IPA sheds light on mosquito-borne viruses

For Zika and West Nile studies, longitudinal sample collection and in-depth analysis prove crucial to new insights

Our Principal Scientist, Dr. Jean-Noel Billaud, has been working closely with some terrific scientists at the Blood Systems Research Institute (BSRI), the University of California, San Francisco, and other institutions on data analysis for mosquito-borne illnesses. We’d like to share a sneak peek into some of the work that will be submitted for publication.

Marion Lanteri, an assistant investigator at BSRI with an adjunct position at UCSF, approached us about her ongoing studies of Zika, Dengue, and West Nile viruses. BSRI and a group of international collaborators have been amassing an impressive collection of longitudinal patient samples for these mosquito-borne viruses, and they were making plans for in-depth transcriptomic analyses.

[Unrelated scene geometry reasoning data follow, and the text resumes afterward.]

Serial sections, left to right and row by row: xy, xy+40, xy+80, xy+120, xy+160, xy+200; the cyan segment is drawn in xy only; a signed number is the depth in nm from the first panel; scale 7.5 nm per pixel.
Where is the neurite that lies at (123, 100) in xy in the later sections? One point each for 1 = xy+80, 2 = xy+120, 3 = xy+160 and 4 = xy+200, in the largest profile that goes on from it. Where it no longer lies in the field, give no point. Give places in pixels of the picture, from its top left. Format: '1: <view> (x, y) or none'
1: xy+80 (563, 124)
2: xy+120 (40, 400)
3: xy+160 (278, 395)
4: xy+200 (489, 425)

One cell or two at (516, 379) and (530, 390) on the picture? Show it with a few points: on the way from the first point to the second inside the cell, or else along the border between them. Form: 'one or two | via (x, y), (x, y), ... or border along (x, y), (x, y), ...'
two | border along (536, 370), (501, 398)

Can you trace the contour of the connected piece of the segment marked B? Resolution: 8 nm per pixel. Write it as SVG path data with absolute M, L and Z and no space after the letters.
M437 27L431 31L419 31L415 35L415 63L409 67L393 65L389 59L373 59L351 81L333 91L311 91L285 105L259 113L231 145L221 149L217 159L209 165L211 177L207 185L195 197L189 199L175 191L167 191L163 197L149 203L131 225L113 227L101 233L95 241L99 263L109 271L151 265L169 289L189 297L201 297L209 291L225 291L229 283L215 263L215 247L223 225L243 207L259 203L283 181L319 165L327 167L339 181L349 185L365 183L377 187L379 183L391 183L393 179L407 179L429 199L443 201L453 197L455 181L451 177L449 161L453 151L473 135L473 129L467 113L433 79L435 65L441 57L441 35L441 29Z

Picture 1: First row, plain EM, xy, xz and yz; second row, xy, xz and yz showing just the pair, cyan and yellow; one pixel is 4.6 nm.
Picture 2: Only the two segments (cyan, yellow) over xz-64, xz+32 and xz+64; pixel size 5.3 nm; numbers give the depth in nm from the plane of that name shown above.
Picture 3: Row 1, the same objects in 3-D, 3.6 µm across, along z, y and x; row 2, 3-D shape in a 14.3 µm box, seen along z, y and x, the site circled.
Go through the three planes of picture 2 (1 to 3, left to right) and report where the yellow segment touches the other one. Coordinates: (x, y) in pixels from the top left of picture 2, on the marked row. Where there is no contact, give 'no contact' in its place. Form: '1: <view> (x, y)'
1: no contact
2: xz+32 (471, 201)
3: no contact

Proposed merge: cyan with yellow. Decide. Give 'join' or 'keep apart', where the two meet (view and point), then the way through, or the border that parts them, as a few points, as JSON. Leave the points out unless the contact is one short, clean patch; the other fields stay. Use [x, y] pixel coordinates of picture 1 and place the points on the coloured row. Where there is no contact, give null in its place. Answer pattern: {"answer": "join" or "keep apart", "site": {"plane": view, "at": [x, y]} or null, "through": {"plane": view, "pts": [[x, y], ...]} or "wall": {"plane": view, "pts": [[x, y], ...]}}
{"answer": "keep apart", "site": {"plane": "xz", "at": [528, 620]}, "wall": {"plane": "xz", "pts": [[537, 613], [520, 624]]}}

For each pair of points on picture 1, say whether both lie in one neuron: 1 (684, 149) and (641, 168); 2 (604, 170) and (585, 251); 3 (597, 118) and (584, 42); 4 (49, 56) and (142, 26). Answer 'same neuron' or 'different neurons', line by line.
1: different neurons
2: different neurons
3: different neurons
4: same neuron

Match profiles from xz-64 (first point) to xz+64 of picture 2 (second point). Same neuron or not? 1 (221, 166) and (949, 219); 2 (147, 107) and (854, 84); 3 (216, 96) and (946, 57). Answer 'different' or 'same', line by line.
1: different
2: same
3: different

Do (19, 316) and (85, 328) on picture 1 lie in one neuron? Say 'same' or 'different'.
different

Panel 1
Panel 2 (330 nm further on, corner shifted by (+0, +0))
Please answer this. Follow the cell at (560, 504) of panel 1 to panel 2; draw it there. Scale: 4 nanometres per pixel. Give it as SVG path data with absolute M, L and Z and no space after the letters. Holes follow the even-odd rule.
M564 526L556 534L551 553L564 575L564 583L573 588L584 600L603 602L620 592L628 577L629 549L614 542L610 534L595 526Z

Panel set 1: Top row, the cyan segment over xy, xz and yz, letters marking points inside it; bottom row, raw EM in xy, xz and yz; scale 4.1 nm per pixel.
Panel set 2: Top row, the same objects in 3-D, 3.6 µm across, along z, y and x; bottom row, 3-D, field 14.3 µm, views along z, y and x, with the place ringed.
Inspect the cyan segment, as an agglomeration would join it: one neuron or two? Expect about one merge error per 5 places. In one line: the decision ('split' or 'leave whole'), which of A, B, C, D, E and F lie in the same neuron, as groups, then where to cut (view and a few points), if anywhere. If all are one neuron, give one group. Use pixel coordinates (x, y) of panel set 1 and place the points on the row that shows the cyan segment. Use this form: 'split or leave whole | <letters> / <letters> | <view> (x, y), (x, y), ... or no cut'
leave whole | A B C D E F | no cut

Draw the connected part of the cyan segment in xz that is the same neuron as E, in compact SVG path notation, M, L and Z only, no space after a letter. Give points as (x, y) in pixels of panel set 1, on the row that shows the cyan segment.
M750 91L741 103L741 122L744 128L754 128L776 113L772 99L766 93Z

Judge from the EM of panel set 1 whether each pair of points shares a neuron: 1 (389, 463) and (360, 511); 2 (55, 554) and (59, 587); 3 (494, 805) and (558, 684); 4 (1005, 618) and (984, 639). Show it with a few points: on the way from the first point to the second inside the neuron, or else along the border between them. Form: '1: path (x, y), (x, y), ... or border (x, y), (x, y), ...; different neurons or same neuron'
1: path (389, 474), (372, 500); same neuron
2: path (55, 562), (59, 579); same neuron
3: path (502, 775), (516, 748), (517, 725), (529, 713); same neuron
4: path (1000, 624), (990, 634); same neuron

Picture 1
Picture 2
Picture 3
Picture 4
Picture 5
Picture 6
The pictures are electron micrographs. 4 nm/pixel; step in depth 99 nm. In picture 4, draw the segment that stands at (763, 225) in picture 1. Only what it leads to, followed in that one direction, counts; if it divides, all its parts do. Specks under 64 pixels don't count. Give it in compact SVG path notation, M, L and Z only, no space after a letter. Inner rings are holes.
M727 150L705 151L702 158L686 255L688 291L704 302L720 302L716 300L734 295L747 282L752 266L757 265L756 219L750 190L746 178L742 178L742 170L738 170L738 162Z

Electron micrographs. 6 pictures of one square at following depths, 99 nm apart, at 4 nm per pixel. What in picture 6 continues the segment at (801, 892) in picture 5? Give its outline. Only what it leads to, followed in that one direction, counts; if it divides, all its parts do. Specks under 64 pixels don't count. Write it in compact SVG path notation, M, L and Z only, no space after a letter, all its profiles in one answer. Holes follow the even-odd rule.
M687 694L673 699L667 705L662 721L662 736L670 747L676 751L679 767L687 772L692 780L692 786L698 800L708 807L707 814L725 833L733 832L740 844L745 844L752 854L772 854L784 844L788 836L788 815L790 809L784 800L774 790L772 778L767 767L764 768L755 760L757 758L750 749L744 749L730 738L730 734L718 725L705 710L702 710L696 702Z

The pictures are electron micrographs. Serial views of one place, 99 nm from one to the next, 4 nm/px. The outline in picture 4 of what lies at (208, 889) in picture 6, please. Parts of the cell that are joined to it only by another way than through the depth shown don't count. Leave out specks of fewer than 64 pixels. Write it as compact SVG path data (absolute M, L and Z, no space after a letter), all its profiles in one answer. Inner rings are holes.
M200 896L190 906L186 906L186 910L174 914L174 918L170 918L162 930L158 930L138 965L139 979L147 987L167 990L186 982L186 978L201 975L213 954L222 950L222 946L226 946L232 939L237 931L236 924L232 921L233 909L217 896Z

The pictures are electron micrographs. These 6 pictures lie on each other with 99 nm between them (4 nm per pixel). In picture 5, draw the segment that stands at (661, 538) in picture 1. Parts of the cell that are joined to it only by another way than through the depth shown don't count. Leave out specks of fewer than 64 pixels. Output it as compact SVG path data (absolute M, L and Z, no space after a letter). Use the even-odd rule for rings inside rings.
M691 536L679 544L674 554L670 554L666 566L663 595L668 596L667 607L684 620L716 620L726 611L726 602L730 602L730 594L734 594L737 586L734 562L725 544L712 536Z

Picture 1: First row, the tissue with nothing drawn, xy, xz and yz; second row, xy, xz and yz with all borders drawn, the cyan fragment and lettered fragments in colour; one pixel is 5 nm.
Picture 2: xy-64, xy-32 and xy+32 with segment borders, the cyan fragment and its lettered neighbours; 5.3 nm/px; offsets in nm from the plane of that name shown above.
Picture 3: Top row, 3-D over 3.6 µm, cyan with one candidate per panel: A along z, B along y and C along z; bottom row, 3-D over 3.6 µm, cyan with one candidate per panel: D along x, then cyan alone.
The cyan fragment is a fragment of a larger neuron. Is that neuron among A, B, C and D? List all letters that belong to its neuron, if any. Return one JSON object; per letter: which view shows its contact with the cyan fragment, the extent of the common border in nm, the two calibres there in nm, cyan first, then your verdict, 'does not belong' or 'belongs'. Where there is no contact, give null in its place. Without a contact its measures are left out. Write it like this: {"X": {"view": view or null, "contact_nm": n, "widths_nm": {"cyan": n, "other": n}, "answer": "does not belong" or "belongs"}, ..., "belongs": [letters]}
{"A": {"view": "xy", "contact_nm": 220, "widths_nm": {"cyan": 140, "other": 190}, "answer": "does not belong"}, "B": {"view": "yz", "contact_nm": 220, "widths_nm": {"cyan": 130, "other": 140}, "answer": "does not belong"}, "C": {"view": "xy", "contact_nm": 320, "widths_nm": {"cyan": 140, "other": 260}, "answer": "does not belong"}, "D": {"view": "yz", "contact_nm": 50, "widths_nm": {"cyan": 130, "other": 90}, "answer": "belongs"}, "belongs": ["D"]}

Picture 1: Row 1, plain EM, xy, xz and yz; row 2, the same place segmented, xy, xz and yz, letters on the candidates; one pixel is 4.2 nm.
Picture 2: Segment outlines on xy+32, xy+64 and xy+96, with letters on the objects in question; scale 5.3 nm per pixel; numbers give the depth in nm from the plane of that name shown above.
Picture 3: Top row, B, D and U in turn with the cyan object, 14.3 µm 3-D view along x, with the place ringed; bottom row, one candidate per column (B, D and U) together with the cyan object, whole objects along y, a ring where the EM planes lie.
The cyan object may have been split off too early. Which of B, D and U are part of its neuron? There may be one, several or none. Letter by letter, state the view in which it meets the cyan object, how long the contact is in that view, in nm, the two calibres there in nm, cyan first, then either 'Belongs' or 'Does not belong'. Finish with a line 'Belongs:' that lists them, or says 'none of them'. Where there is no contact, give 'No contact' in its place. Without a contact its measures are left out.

While there are lots of scientists looking into these flaviviruses — especially with the ongoing Zika outbreak in South and Central America, spreading toward North America — it’s rare to find patient samples as carefully collected as those BSRI has. Its team has been collecting blood samples from blood donors testing positive for West Nile virus and dengue virus, and is in the process of building a similar repository of samples collected from Zika-positive blood donors. Each donor is followed at regular intervals throughout acute and resolution phase of infection. Insights from careful studies of these samples are potentially transformative for our understanding of things like the dynamics of viremia and immune responses, virulence, persistence, and much more.

In the collaboration on West Nile virus, for example, the team used IPA to reveal a clear pattern of cytokine response that may shed light on why some donors remain asymptomatic while others develop symptoms ranging from a mild fever to more severe neurological disorders. The samples showed a clear profile of how immune response changed over time in those with different disease outcomes or different kinetics of virus clearance or persistence. Ultimately, these results may point the way to predictive biomarkers that could help identify the most susceptible patients at the time of diagnosis.

Dr. Lanteri anticipates that this work will inform what we can expect from Zika virus, another flavivirus responsible for congenital disorders after maternal infection during pregnancy. She hopes a similar approach can be used to identify markers of viral dissemination to the fetus in pregnant patients and predictive markers of congenital disorders to inform intervention. Our team is looking forward to helping analyze new data.